Status: public formula-edge fixture note for @bilig/headless.
This page documents one canonical criteria-aggregate fixture. It is intentionally
narrow: the claim is that the current paired-criteria SUMIFS fixture is
represented in the compatibility registry and covered by the checked-in verifier
path. It is not a blanket claim that every Excel SUMIFS coercion, wildcard, or
range-shape edge is complete.
Fixture id: statistical:sumifs-basic
Source:
packages/excel-fixtures/src/canonical-expansion-fixtures.ts
Formula:
=SUMIFS(C1:C4,A1:A4,">0",B1:B4,"x")
Inputs and expected output:
| Row | A value | B value | C value | Included |
|---|---|---|---|---|
| 1 | 2 | x | 10 | yes |
| 2 | -1 | x | 20 | no |
| 3 | 4 | y | 30 | no |
| 4 | 7 | x | 40 | yes |
The formula sums C1:C4 only where the matching A row is greater than 0 and
the matching B row is x. Rows 1 and 4 match, so the expected result in
D1 is 50.
The registry entry is in
packages/formula/src/compatibility.ts:
entry(
"statistical:sumifs-basic",
"statistical",
'=SUMIFS(C1:C4,A1:A4,">0",B1:B4,"x")',
"implemented-wasm-production",
)
That status means this fixture is treated as a production WASM-compatible
formula fixture by the repository metadata. Future SUMIFS behavior should add
new fixture ids rather than stretching this one beyond what it proves.

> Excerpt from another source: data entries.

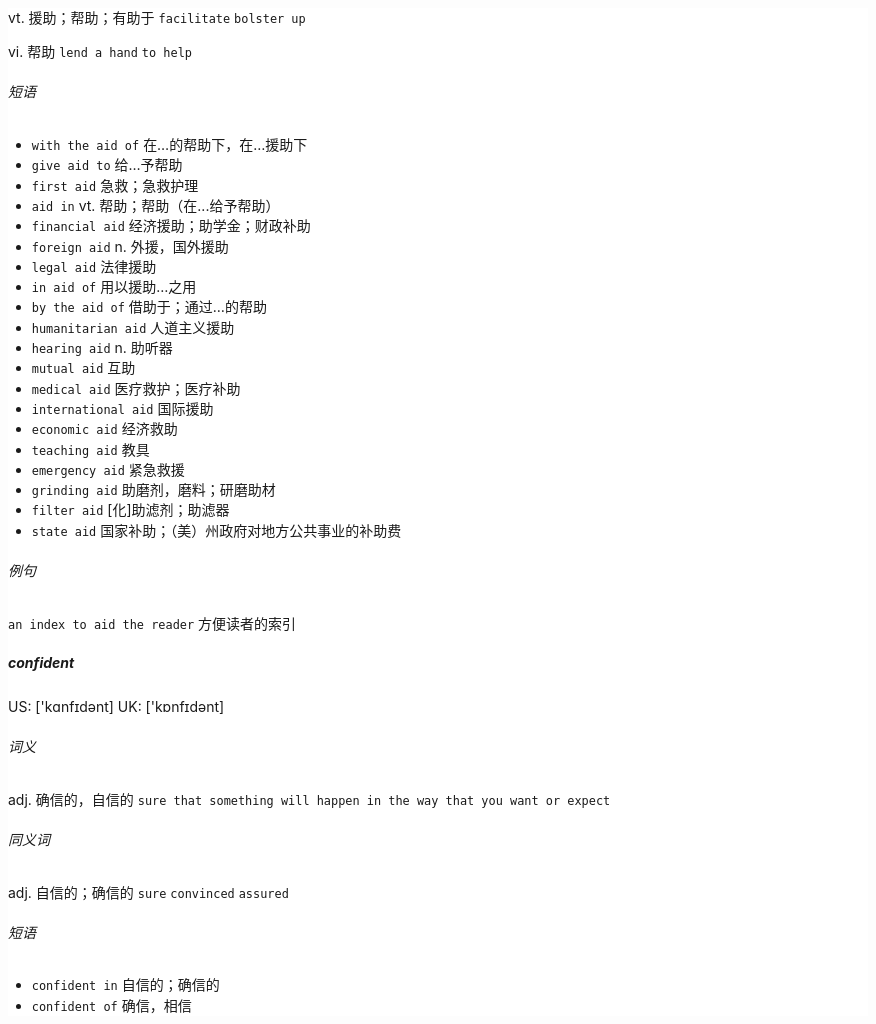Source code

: vt. 援助；帮助；有助于
`facilitate` `bolster up`

vi. 帮助
`lend a hand` `to help`


###### 短语

- `with the aid of` 在…的帮助下，在…援助下
- `give aid to` 给…予帮助
- `first aid` 急救；急救护理
- `aid in` vt. 帮助；帮助（在...给予帮助）
- `financial aid` 经济援助；助学金；财政补助
- `foreign aid` n. 外援，国外援助
- `legal aid` 法律援助
- `in aid of` 用以援助…之用
- `by the aid of` 借助于；通过…的帮助
- `humanitarian aid` 人道主义援助
- `hearing aid` n. 助听器
- `mutual aid` 互助
- `medical aid` 医疗救护；医疗补助
- `international aid` 国际援助
- `economic aid` 经济救助
- `teaching aid` 教具
- `emergency aid` 紧急救援
- `grinding aid` 助磨剂，磨料；研磨助材
- `filter aid` [化]助滤剂；助滤器
- `state aid` 国家补助；（美）州政府对地方公共事业的补助费

###### 例句

`an index to aid the reader`
方便读者的索引


##### confident

US: ['kɑnfɪdənt]
UK: ['kɒnfɪdənt]

###### 词义

adj. 确信的，自信的
`sure that something will happen in the way that you want or expect`

###### 同义词

adj. 自信的；确信的
`sure` `convinced` `assured`


###### 短语

- `confident in` 自信的；确信的
- `confident of` 确信，相信
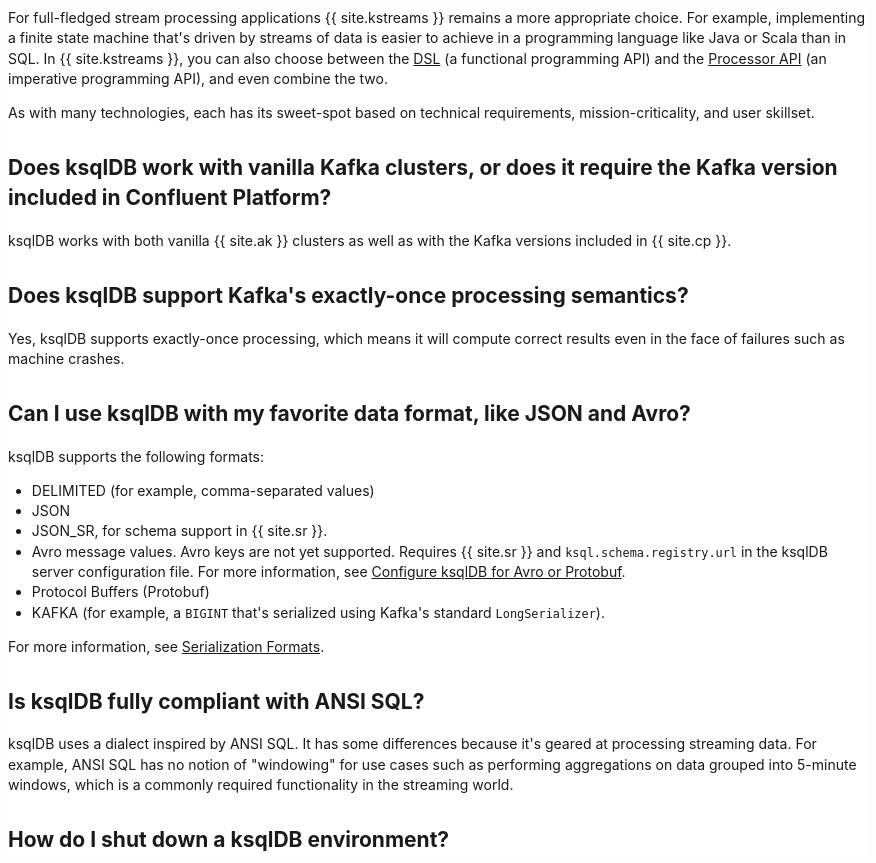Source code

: For full-fledged stream processing applications {{ site.kstreams }} remains
a more appropriate choice. For example, implementing a finite state
machine that's driven by streams of data is easier to achieve in a
programming language like Java or Scala than in SQL. In {{ site.kstreams }},
you can also choose between the
[DSL](https://docs.confluent.io/current/streams/developer-guide/dsl-api.html)
(a functional programming API) and the
[Processor API](https://docs.confluent.io/current/streams/developer-guide/processor-api.html)
(an imperative programming API), and even combine the two.

As with many technologies, each has its sweet-spot based on technical
requirements, mission-criticality, and user skillset.

Does ksqlDB work with vanilla Kafka clusters, or does it require the Kafka version included in Confluent Platform?
------------------------------------------------------------------------------------------------------------------

ksqlDB works with both vanilla {{ site.ak }} clusters as well as with the
Kafka versions included in {{ site.cp }}.

Does ksqlDB support Kafka's exactly-once processing semantics?
--------------------------------------------------------------

Yes, ksqlDB supports exactly-once processing, which means it will compute
correct results even in the face of failures such as machine crashes.

Can I use ksqlDB with my favorite data format, like JSON and Avro?
------------------------------------------------------------------

ksqlDB supports the following formats:

-   DELIMITED (for example, comma-separated values)
-   JSON
-   JSON_SR, for schema support in {{ site.sr }}.
-   Avro message values. Avro keys are not yet supported.
    Requires {{ site.sr }} and `ksql.schema.registry.url` in the ksqlDB
    server configuration file. For more information, see
    [Configure ksqlDB for Avro or Protobuf](operate-and-deploy/installation/server-config/avro-schema.md).
-   Protocol Buffers (Protobuf) 
-   KAFKA (for example, a `BIGINT` that's serialized using Kafka's
    standard `LongSerializer`).

For more information, see
[Serialization Formats](developer-guide/serialization.md#serialization-formats).

Is ksqlDB fully compliant with ANSI SQL?
----------------------------------------

ksqlDB uses a dialect inspired by ANSI SQL. It has some differences because
it's geared at processing streaming data. For example, ANSI SQL has no
notion of "windowing" for use cases such as performing aggregations on
data grouped into 5-minute windows, which is a commonly required
functionality in the streaming world.

How do I shut down a ksqlDB environment?
----------------------------------------
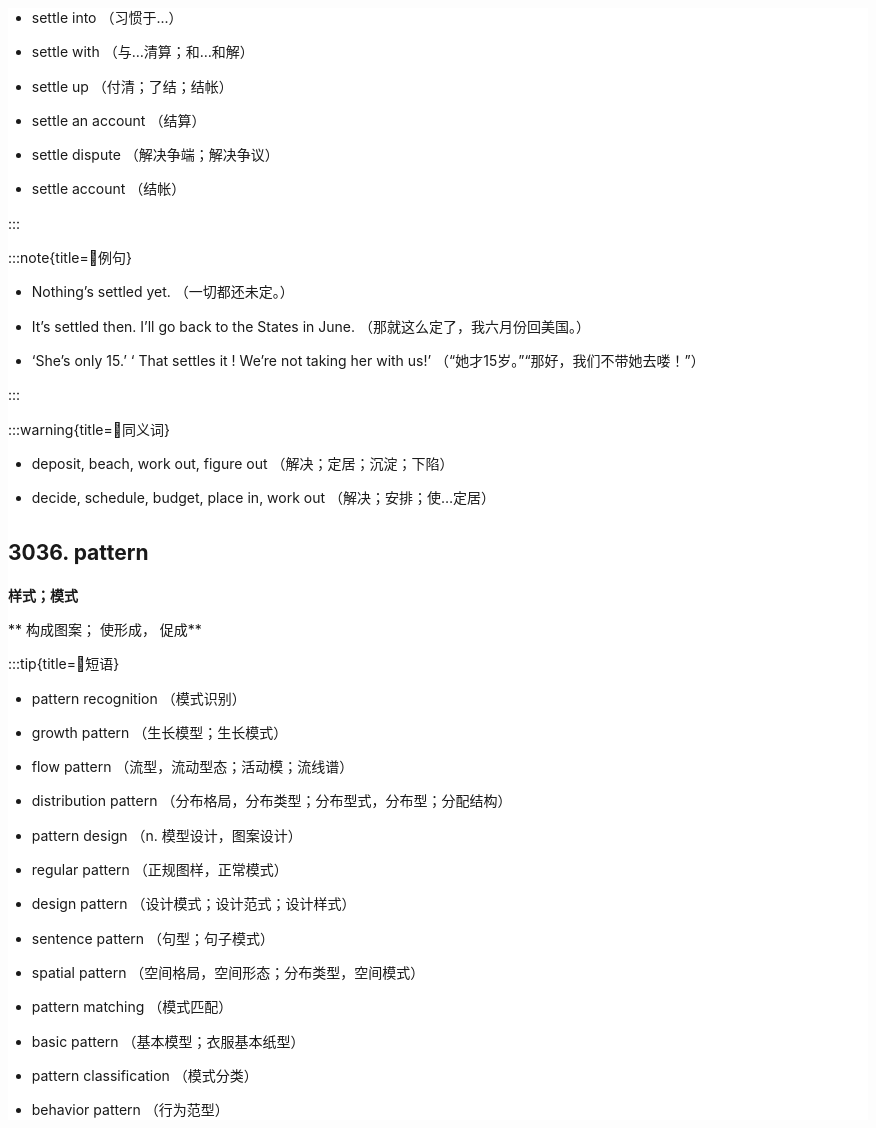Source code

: - settle into （习惯于...）

- settle with （与…清算；和…和解）

- settle up （付清；了结；结帐）

- settle an account （结算）

- settle dispute （解决争端；解决争议）

- settle account （结帐）

:::

:::note{title=🎤例句}

- Nothing’s settled yet. （一切都还未定。）

- It’s settled then. I’ll go back to the States in June. （那就这么定了，我六月份回美国。）

- ‘She’s only 15.’ ‘ That settles it ! We’re not taking her with us!’ （“她才15岁。”“那好，我们不带她去喽！”）

:::

:::warning{title=🤔同义词}

- deposit, beach, work out, figure out （解决；定居；沉淀；下陷）

- decide, schedule, budget, place in, work out （解决；安排；使…定居）


## 3036. pattern

**样式；模式**

** 构成图案； 使形成， 促成**

:::tip{title=🤩短语}

- pattern recognition （模式识别）

- growth pattern （生长模型；生长模式）

- flow pattern （流型，流动型态；活动模；流线谱）

- distribution pattern （分布格局，分布类型；分布型式，分布型；分配结构）

- pattern design （n. 模型设计，图案设计）

- regular pattern （正规图样，正常模式）

- design pattern （设计模式；设计范式；设计样式）

- sentence pattern （句型；句子模式）

- spatial pattern （空间格局，空间形态；分布类型，空间模式）

- pattern matching （模式匹配）

- basic pattern （基本模型；衣服基本纸型）

- pattern classification （模式分类）

- behavior pattern （行为范型）
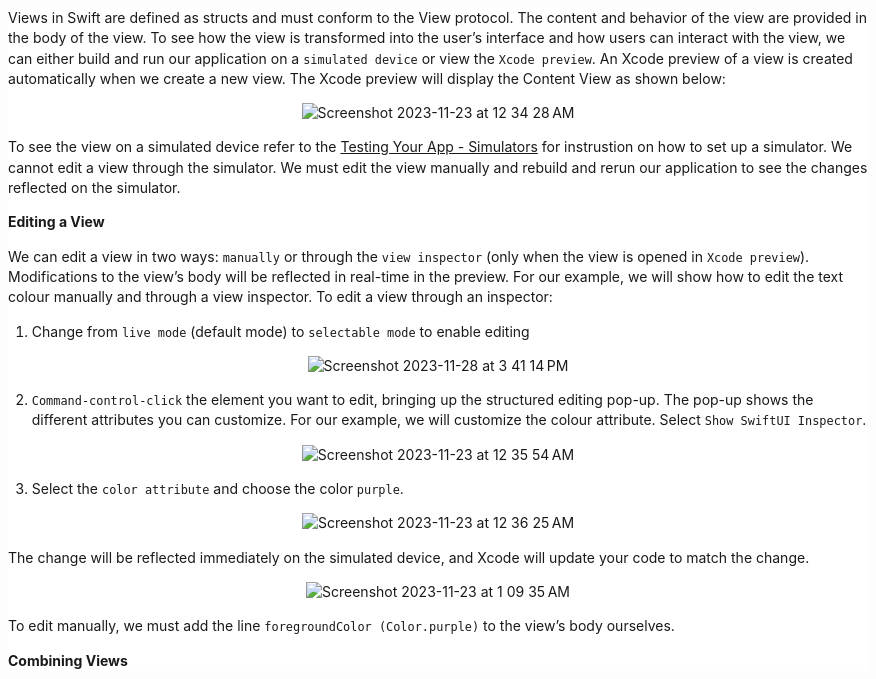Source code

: Views in Swift are defined as structs and must conform to the View protocol. The content and behavior of the view are provided in the body of the view. To see how the view is transformed into the user’s interface and how users can interact with the view, we can either build and run our application on a `simulated device` or view the `Xcode preview`. An Xcode preview of a view is created automatically when we create a new view.  The Xcode preview will display the Content View as shown below:

<p align="center">
<img width="1394" alt="Screenshot 2023-11-23 at 12 34 28 AM" src="https://github.com/learning-software-engineering/learning-software-engineering.github.io/assets/97854264/93913afd-a6df-4958-a1e6-d7fe276814ea">
</p>

To see the view on a simulated device refer to the [Testing Your App - Simulators](#testing-your-app---simulators-background) for instrustion on how to set up a simulator. We cannot edit a view through the simulator. We must edit the view manually and rebuild and rerun our application to see the changes reflected on the simulator.

**Editing a View**

We can edit a view in two ways: `manually` or through the `view inspector` (only when the view is opened in `Xcode preview`). Modifications to the view’s body will be reflected in real-time in the preview. For our example, we will show how to edit the text colour manually and through a view inspector. To edit a view through an inspector:

1. Change from `live mode` (default mode) to `selectable mode` to enable editing

<p align="center">
<img width="500" alt="Screenshot 2023-11-28 at 3 41 14 PM" src="https://github.com/learning-software-engineering/learning-software-engineering.github.io/assets/97854264/34a7b952-c6e3-4a85-b746-cbd26c9fc3fc">

</p>

2. `Command-control-click` the element you want to edit, bringing up the structured editing pop-up. The pop-up shows the different attributes you can customize. For our example, we will customize the colour attribute. Select `Show SwiftUI Inspector`.

<p align="center">
<img width="500" alt="Screenshot 2023-11-23 at 12 35 54 AM" src="https://github.com/learning-software-engineering/learning-software-engineering.github.io/assets/97854264/9f115e5b-7773-44e3-9e4b-48366bf54d2f">
</p>

3. Select the `color attribute` and choose the color `purple`.

<p align="center">
<img width="500" alt="Screenshot 2023-11-23 at 12 36 25 AM" src="https://github.com/learning-software-engineering/learning-software-engineering.github.io/assets/97854264/b6a04517-1aba-4dea-9b41-099aa592295b">
</p>

The change will be reflected immediately on the simulated device, and Xcode will update your code to match the change. 
<p align="center">
<img width="1394" alt="Screenshot 2023-11-23 at 1 09 35 AM" src="https://github.com/learning-software-engineering/learning-software-engineering.github.io/assets/97854264/8fd856b6-b23e-4860-866a-3dcb95c679a1">
</p>


To edit manually, we must add the line `foregroundColor (Color.purple)` to the view’s body ourselves.

**Combining Views**
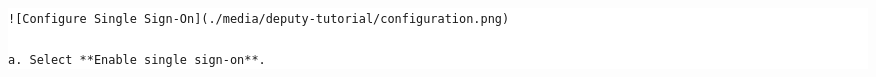 	![Configure Single Sign-On](./media/deputy-tutorial/configuration.png)
	
	a. Select **Enable single sign-on**.
   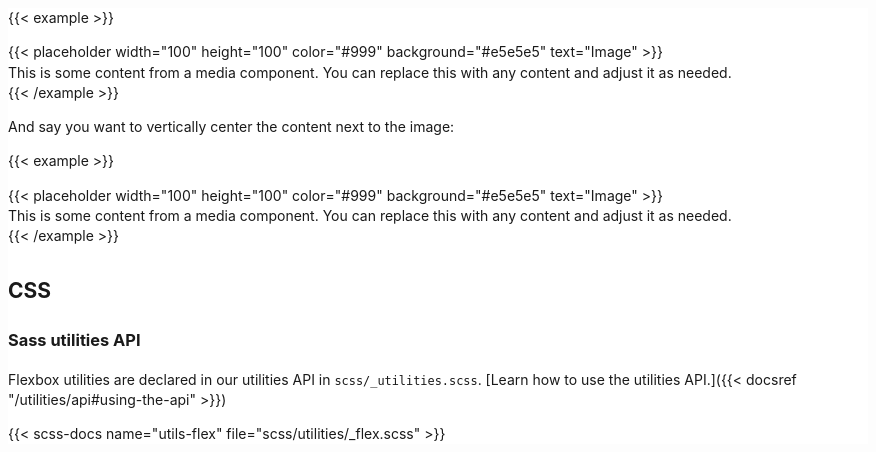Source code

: {{< example >}}
<div class="d-flex">
  <div class="flex-shrink-0">
    {{< placeholder width="100" height="100" color="#999" background="#e5e5e5" text="Image" >}}
  </div>
  <div class="flex-grow-1 ms-medium">
    This is some content from a media component. You can replace this with any content and adjust it as needed.
  </div>
</div>
{{< /example >}}

And say you want to vertically center the content next to the image:

{{< example >}}
<div class="d-flex align-items-center">
  <div class="flex-shrink-0">
    {{< placeholder width="100" height="100" color="#999" background="#e5e5e5" text="Image" >}}
  </div>
  <div class="flex-grow-1 ms-medium">
    This is some content from a media component. You can replace this with any content and adjust it as needed.
  </div>
</div>
{{< /example >}}

## CSS

### Sass utilities API

Flexbox utilities are declared in our utilities API in `scss/_utilities.scss`. [Learn how to use the utilities API.]({{< docsref "/utilities/api#using-the-api" >}})

{{< scss-docs name="utils-flex" file="scss/utilities/_flex.scss" >}}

Run the focused verifier path:
pnpm exec vitest run packages/formula/src/__tests__/fixture-harness.test.ts packages/core/src/__tests__/formula-runtime-correctness.test.ts --reporter=dot
Run the generated coverage gate that checks fixture registry alignment:
pnpm calculation:semantics:check
Latest local result while adding this note:
Test Files 2 passed (2)
Tests 9 passed (9)
The fixture harness checks the canonical formula fixtures through the evaluator.
The runtime correctness suite keeps the canonical criteria aggregate fixtures in
engine/oracle parity on the WASM fast path, including
statistical:sumifs-basic.
This fixture does not cover every SUMIFS option or Excel edge case. In
particular, it does not prove:
Those cases should land as separate fixtures with their own expected values and registry entries. That keeps compatibility claims small enough to audit and easy for contributors to extend.
To extend this area, add a new canonical fixture, give it a precise compatibility registry status, and include a focused test path that explains what the fixture does and does not prove. Prefer one evidence-backed behavior per fixture over a large ambiguous compatibility claim.